** Opening TEXT PASSAGE block **

To understand the nature of the phenomenon, it suffices to realise that the illegal cocaine business is worth around 500 billion dollars annually and that the overall criminal economy amounts to around 3% of Gross Worldwide Production.
The ‘ndrangheta’ – the most powerful Italian mafia – is, at this moment in time, seen as one of the most powerful criminal organisations in the world, as well as being the main and undisputed leader in Latin America.
That area, together with the Sahel,Afghanistan and Central Asia, represents one of the main centres for the production and distribution of narcotics that have as their privileged destinations the European,United States,Russian and Chinese markets. In this context are the estimates provided by the United Nations which show that more than 200 million people (around 5% of the world population) are habitual users of heroin, cocaine and/or synthetic drugs.

UN estimates echo those of the UNOD (United Nations Office on Drugs and Crime) that show that consumers may have increased in recent years by as much as 50% only among the 166 members of the organisation. This tendency started to develop in the year 2000 and, as the Argentinian political expert, Norberto Emmerich, author of the book Geopolitica Y Narcotraffico, rightly states, it is simply the result of the expansion of global capitalism that requires the deregulation of many economic activities without taking into account the negative consequences of this policy.
In fact, globalisation is seriously casting doubt on the cardinal principles that form the basis of the nation state, the first among all the fruits of the so-called ‘state sovereignty’, transversely conditioned today more than ever before. State authority has been placed in a position where it must cede large portions of its authority and responsibility in areas that were traditionally within its ambit and so become merely the administrator and executor of decisions taken by those transnational bodies whose desire for power, orientations,identities and networks do not always appear to coincide with national interests but, on the contrary, often conflict with them.

The ambit in which this tendency has imposed itself are many. However, those most emblematic are the ones that concern monetary and foreign policies, both of which are fundamental to economic and commercial relations and  reports that determine the well-being of a people. The picture that emerges is one of a weak state, subject to the decisions of the transnational market, a state whose weakness is reflected in its (lack of) control of criminal activity which, in such a system, finds it easier to expand, thus acquiring, in effect, a transnational character. Those who, like the drug traffickers, are able to produce riches swiftly, also know how to bring the correct pressures to bear in order to affect the laws and codes of the market to their own advantage. As a result, the power vacuum created by the absence of legality is, as is well known, occupied by the mafias which obtain the power to impose their own will on the already weakened state with its ineffective arms and no great desire to defend itself. (F.R.)

** Closing TEXT PASSAGE block **
** Opening DATA SUPPLIED block **

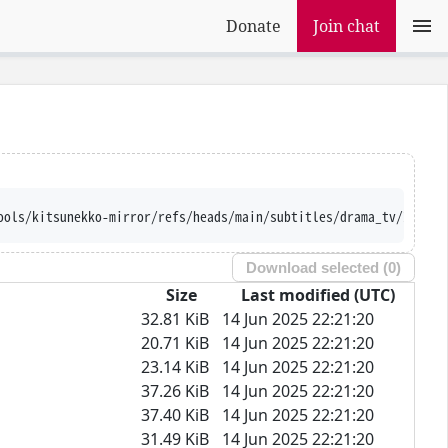
Donate
Join chat
ools/kitsunekko-mirror/refs/heads/main/subtitles/drama_tv/Inform
Download selected (
0
)
Size
Last modified (UTC)
32.81 KiB
14 Jun 2025 22:21:20
20.71 KiB
14 Jun 2025 22:21:20
23.14 KiB
14 Jun 2025 22:21:20
37.26 KiB
14 Jun 2025 22:21:20
37.40 KiB
14 Jun 2025 22:21:20
31.49 KiB
14 Jun 2025 22:21:20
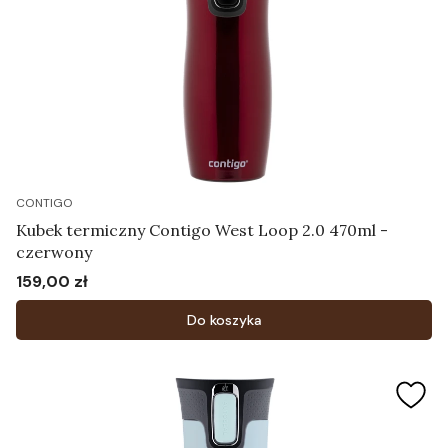
CONTIGO
Kubek termiczny Contigo West Loop 2.0 470ml -
czerwony
159,00 zł
Cena
Do koszyka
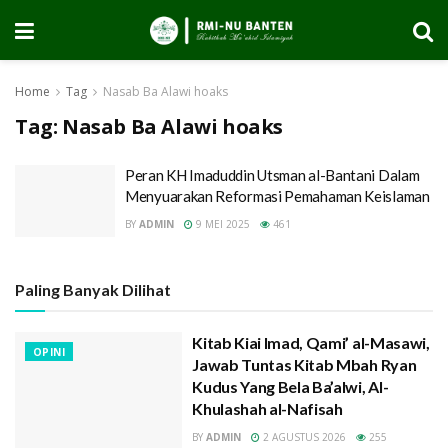
Home
Tag
Nasab Ba Alawi hoaks
Tag:
Nasab Ba Alawi hoaks
Peran KH Imaduddin Utsman al-Bantani Dalam
Menyuarakan Reformasi Pemahaman Keislaman
BY
ADMIN
9 MEI 2025
461
Paling Banyak Dilihat
Kitab Kiai Imad, Qami’ al-Masawi,
OPINI
Jawab Tuntas Kitab Mbah Ryan
Kudus Yang Bela Ba’alwi, Al-
Khulashah al-Nafisah
BY
ADMIN
2 AGUSTUS 2026
255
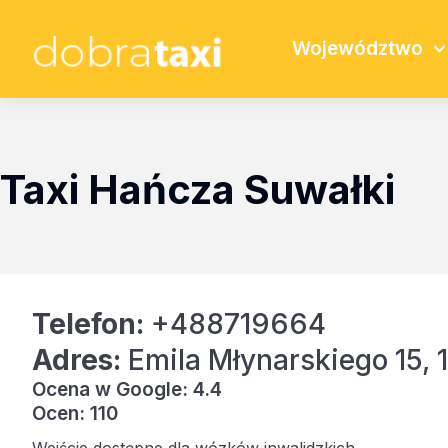
Województwo
Taxi Hańcza Suwałki
Telefon:
+488719664
Adres:
Emila Młynarskiego 15,
Ocena w Google: 4.4
Ocen: 110
Wejście dostępne dla wózków inwalidzkich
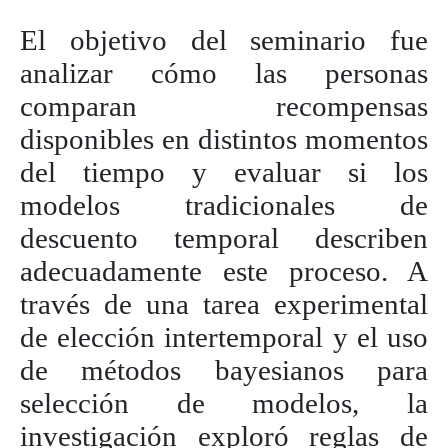
El objetivo del seminario fue
analizar cómo las personas
comparan recompensas
disponibles en distintos momentos
del tiempo y evaluar si los
modelos tradicionales de
descuento temporal describen
adecuadamente este proceso. A
través de una tarea experimental
de elección intertemporal y el uso
de métodos bayesianos para
selección de modelos, la
investigación exploró reglas de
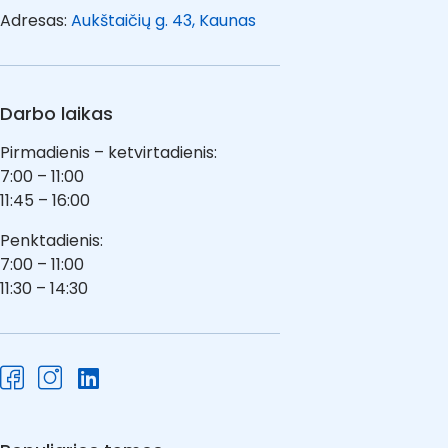
Adresas:
Aukštaičių g. 43, Kaunas
Darbo laikas
Pirmadienis – ketvirtadienis:
7:00 – 11:00
11:45 – 16:00
Penktadienis:
7:00 – 11:00
11:30 – 14:30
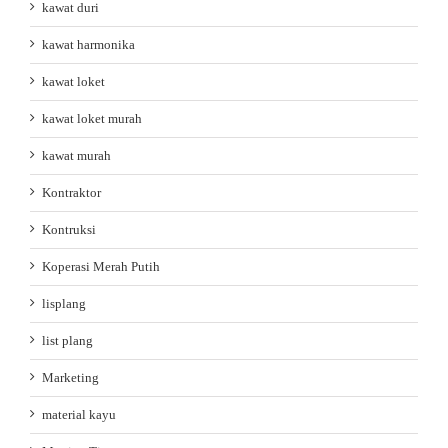
kawat duri
kawat harmonika
kawat loket
kawat loket murah
kawat murah
Kontraktor
Kontruksi
Koperasi Merah Putih
lisplang
list plang
Marketing
material kayu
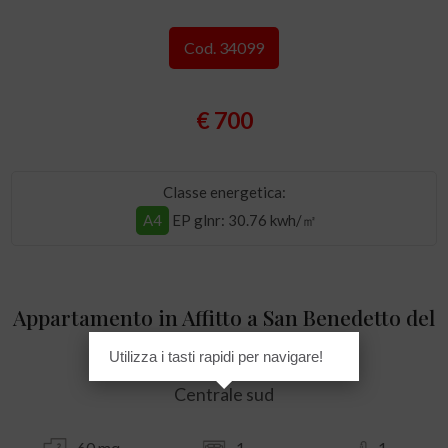
Cod. 34099
€ 700
Classe energetica:
A4
EP glnr
: 30.76 kwh/㎡
Appartamento in Affitto a San Benedetto del
Tronto
Utilizza i tasti rapidi per navigare!
Centrale sud
60 mq
1
1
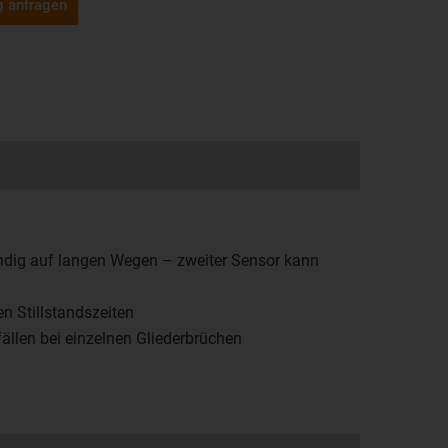
g anfragen
ndig auf langen Wegen – zweiter Sensor kann
 Stillstandszeiten
ällen bei einzelnen Gliederbrüchen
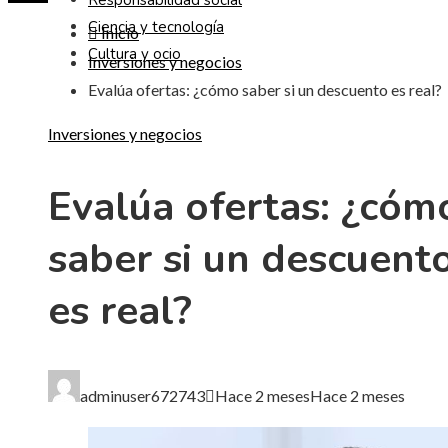
Responsabilidad social
Ciencia y tecnología
Inicio
Cultura y ocio
Inversiones y negocios
Evalúa ofertas: ¿cómo saber si un descuento es real?
Inversiones y negocios
Evalúa ofertas: ¿cóm
saber si un descuent
es real?
adminuser672743
Hace 2 meses
Hace 2 meses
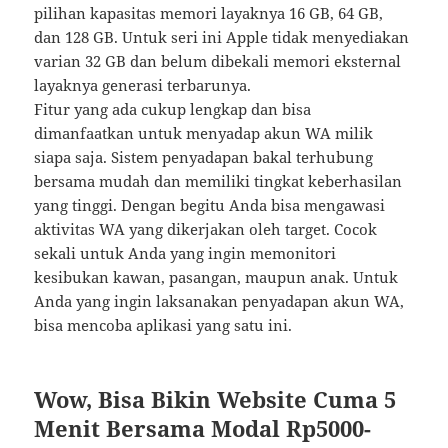
pilihan kapasitas memori layaknya 16 GB, 64 GB,
dan 128 GB. Untuk seri ini Apple tidak menyediakan
varian 32 GB dan belum dibekali memori eksternal
layaknya generasi terbarunya.
Fitur yang ada cukup lengkap dan bisa
dimanfaatkan untuk menyadap akun WA milik
siapa saja. Sistem penyadapan bakal terhubung
bersama mudah dan memiliki tingkat keberhasilan
yang tinggi. Dengan begitu Anda bisa mengawasi
aktivitas WA yang dikerjakan oleh target. Cocok
sekali untuk Anda yang ingin memonitori
kesibukan kawan, pasangan, maupun anak. Untuk
Anda yang ingin laksanakan penyadapan akun WA,
bisa mencoba aplikasi yang satu ini.
Wow, Bisa Bikin Website Cuma 5
Menit Bersama Modal Rp5000-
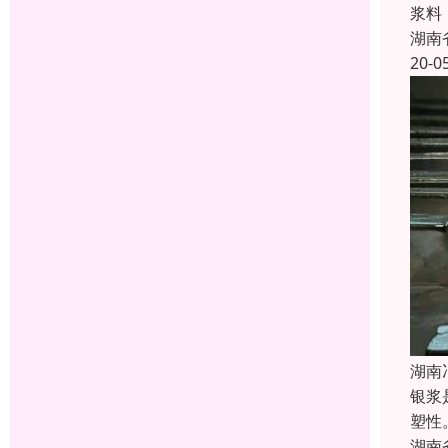
浆料
湖南
20-0
湖南
银浆
塑性
湖南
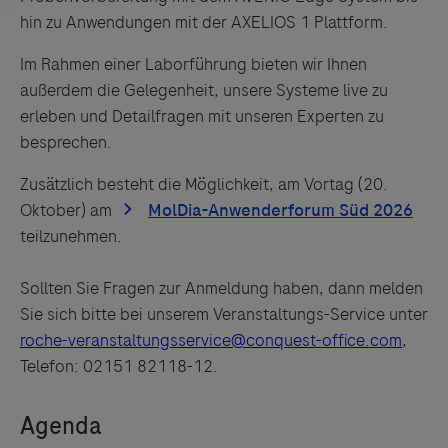
hin zu Anwendungen mit der AXELIOS 1 Plattform.
Im Rahmen einer Laborführung bieten wir Ihnen
außerdem die Gelegenheit, unsere Systeme live zu
erleben und Detailfragen mit unseren Experten zu
besprechen.
Zusätzlich besteht die Möglichkeit, am Vortag (20.
Oktober) am
teilzunehmen.
Links zu Websites Dritter werden im Sinne des
Sollten Sie Fragen zur Anmeldung haben, dann melden
Servicegedankens angeboten. Der Herausgeber äußert
Sie sich bitte bei unserem Veranstaltungs-Service unter
keine Meinung über den Inhalt von Websites Dritter und
roche-veranstaltungsservice@conquest-office.com
,
lehnt ausdrücklich jegliche Verantwortung für
Telefon: 02151 82118-12.
Drittinformationen und deren Verwendung ab.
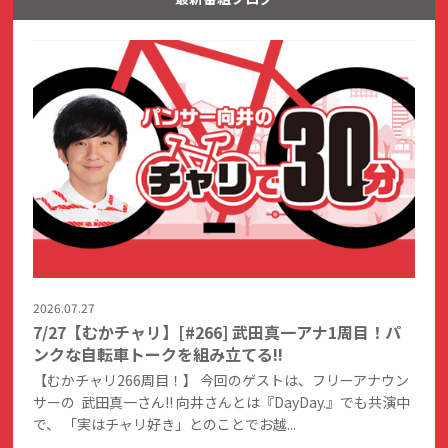
2026.07.27
7/27【むかチャリ】[#266] 武田真一アナ1周目！パ
ンクな自転車トークを組み立てる!!
【むかチャリ266周目！】 今回のゲストは、フリーアナウン
サーの 武田真一さん!! 向井さんとは『DayDay.』でも共演中
で、 「実はチャリ好き」とのことでお越...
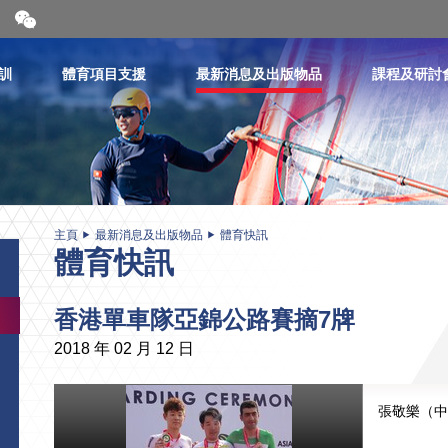
開
合
微
信
訓
體育項目支援
最新消息及出版物品
課程及研討
二
維
碼
主頁
最新消息及出版物品
體育快訊
體育快訊
香港單車隊亞錦公路賽摘7牌
2018 年 02 月 12 日
張敬樂（中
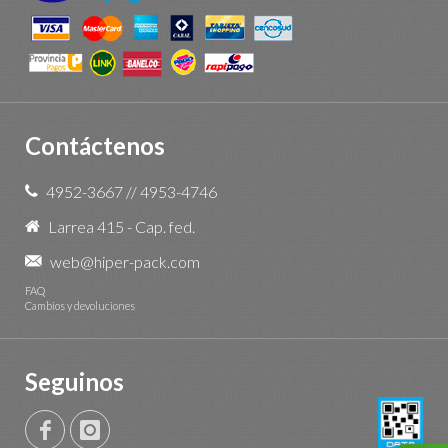
Contáctenos
4952-3667
//
4953-4746
Larrea 415 - Cap. fed.
web@hiper-pack.com
FAQ
Cambios y devoluciones
Seguinos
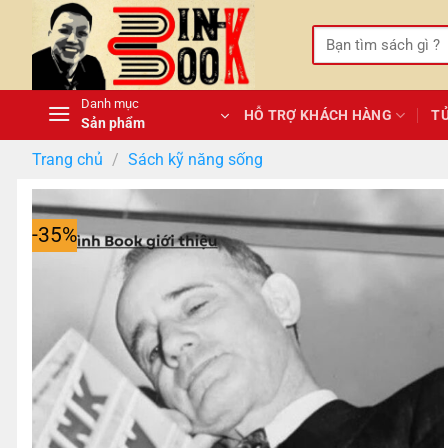
Bỏ
qua
Tìm
kiếm:
nội
dung
Danh mục
HỖ TRỢ KHÁCH HÀNG
T
Sản phẩm
Trang chủ
/
Sách kỹ năng sống
-35%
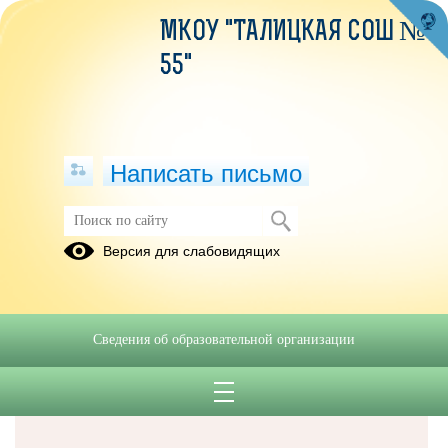
МКОУ "ТАЛИЦКАЯ СОШ №
55"
Написать письмо
Версия для слабовидящих
Решаем вместе
Сведения об образовательной организации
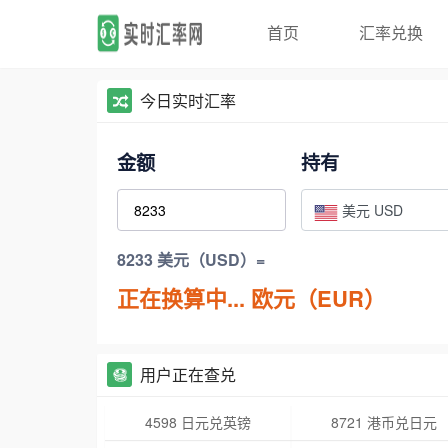
首页
汇率兑换
今日实时汇率
金额
持有
美元 USD
8233 美元（USD）=
正在换算中...
欧元（EUR）
用户正在查兑
4598 日元兑英镑
8721 港币兑日元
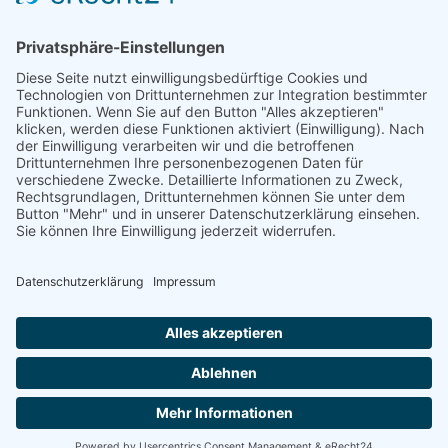
Kontakt
Datenschutz
Impressum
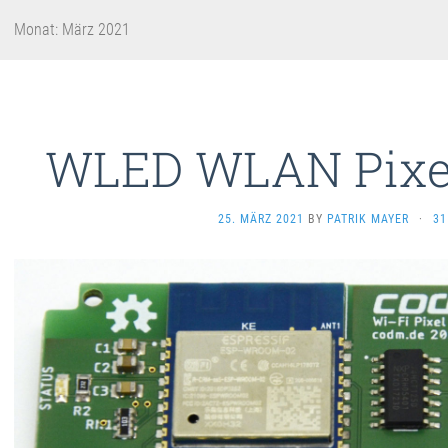
Monat:
März 2021
WLED WLAN Pixel
25. MÄRZ 2021
BY
PATRIK MAYER
·
31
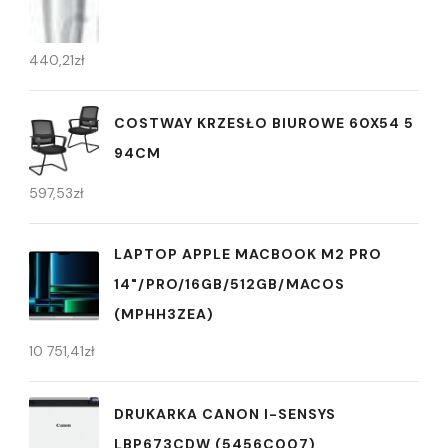
440,21
zł
COSTWAY KRZESŁO BIUROWE 60X54 5
94CM
597,53
zł
LAPTOP APPLE MACBOOK M2 PRO
14"/PRO/16GB/512GB/MACOS
(MPHH3ZEA)
10 751,41
zł
DRUKARKA CANON I-SENSYS
LBP673CDW (5456C007)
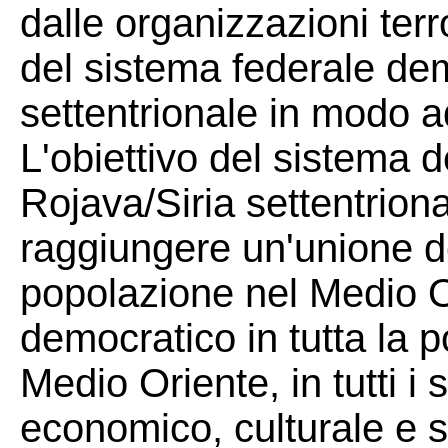
dalle organizzazioni terr
del sistema federale dem
settentrionale in modo 
L'obiettivo del sistema 
Rojava/Siria settentriona
raggiungere un'unione de
popolazione nel Medio O
democratico in tutta la 
Medio Oriente, in tutti i se
economico, culturale e s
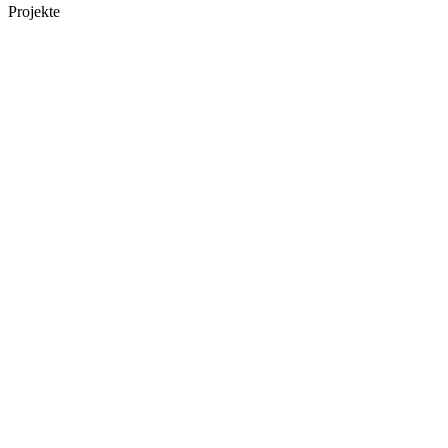
Projekte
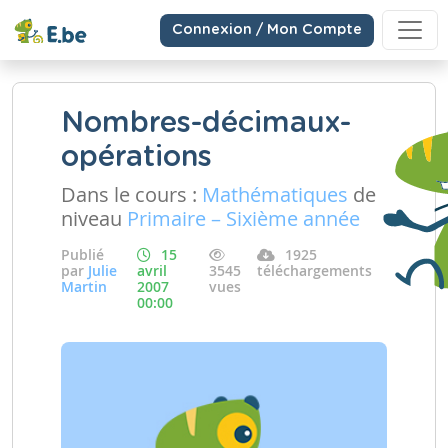
Connexion / Mon Compte
Nombres-décimaux-
opérations
Dans le cours :
Mathématiques
de
niveau
Primaire – Sixième année
Publié
15
1925
par
Julie
avril
3545
téléchargements
Martin
2007
vues
00:00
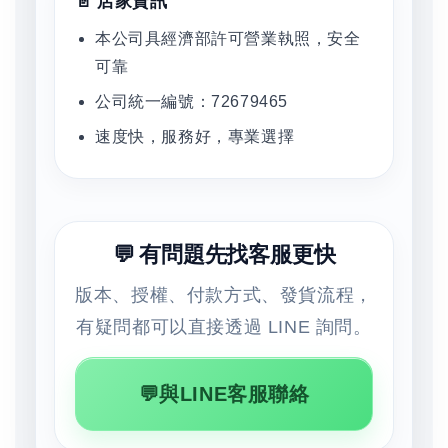
📄 店家資訊
本公司具經濟部許可營業執照，安全
可靠
公司統一編號：72679465
速度快，服務好，專業選擇
💬 有問題先找客服更快
版本、授權、付款方式、發貨流程，
有疑問都可以直接透過 LINE 詢問。
💬與LINE客服聯絡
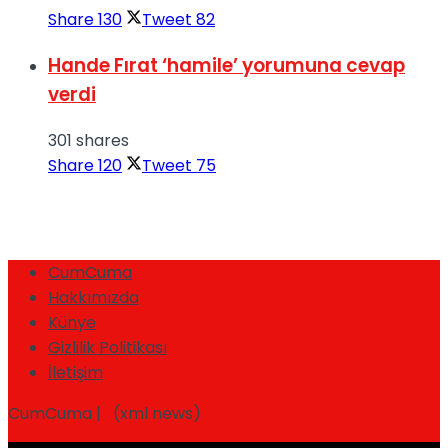
Share
130
Tweet
82
Hande Fırat ‘hamile’ yorumuna cevap
verdi
301 shares
Share
120
Tweet
75
CumCuma
Hakkımızda
Künye
Gizlilik Politikası
İletişim
CumCuma | (xml news)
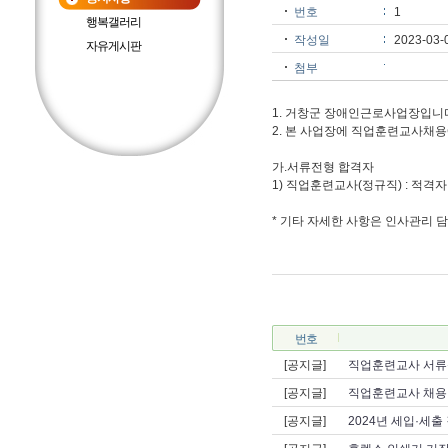
번호
1
행복갤러리
작성일
2023-03-
자유게시판
첨부
1. 거창군 장애인근로사업장입니
2. 본 사업장에 직업훈련교사채
가.서류전형 합격자
1) 직업훈련교사(정규직) : 적격자
* 기타 자세한 사항은 인사관리 담
번호
[공지글]
직업훈련교사 서류
[공지글]
직업훈련교사 채용 
[공지글]
2024년 세입·세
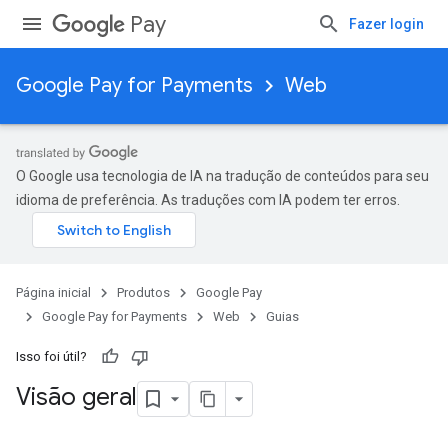
Pay
Fazer login
Google Pay for Payments
Web
O Google usa tecnologia de IA na tradução de conteúdos para seu
idioma de preferência. As traduções com IA podem ter erros.
Página inicial
Produtos
Google Pay
Google Pay for Payments
Web
Guias
Isso foi útil?
Visão geral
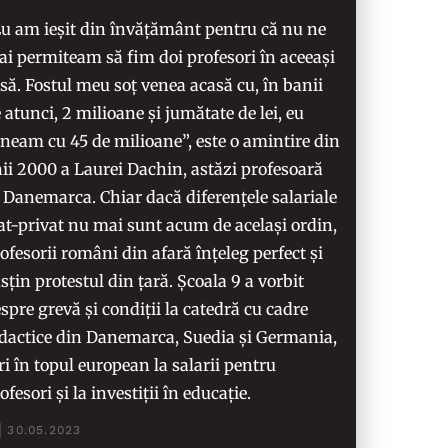
u am ieșit din învățământ pentru că nu ne
i permiteam să fim doi profesori în aceeași
să. Fostul meu soț venea acasă cu, în banii
 atunci, 2 milioane și jumătate de lei, eu
neam cu 45 de milioane”, este o amintire din
ii 2000 a Laurei Dachin, astăzi profesoară
 Danemarca. Chiar dacă diferențele salariale
at-privat nu mai sunt acum de același ordin,
ofesorii români din afară înțeleg perfect și
sțin protestul din țară. Școala 9 a vorbit
spre grevă și condiții la catedră cu cadre
dactice din Danemarca, Suedia și Germania,
ri în topul european la salarii pentru
ofesori și la investiții în educație.
30.05.2023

** Closing DATA SUPPLIED block **

PROBLEM: Transcribe the passage on drug trafficking and the weakened state, starting at "The ‘ndrangheta’ –" and ending at "in Latin America.". The data items were taken from a separate source.

RESPONSE BOX:
The ‘ndrangheta’ – the most powerful Italian mafia – is, at this moment in time, seen as one of the most powerful criminal organisations in the world, as well as being the main and undisputed leader in Latin America.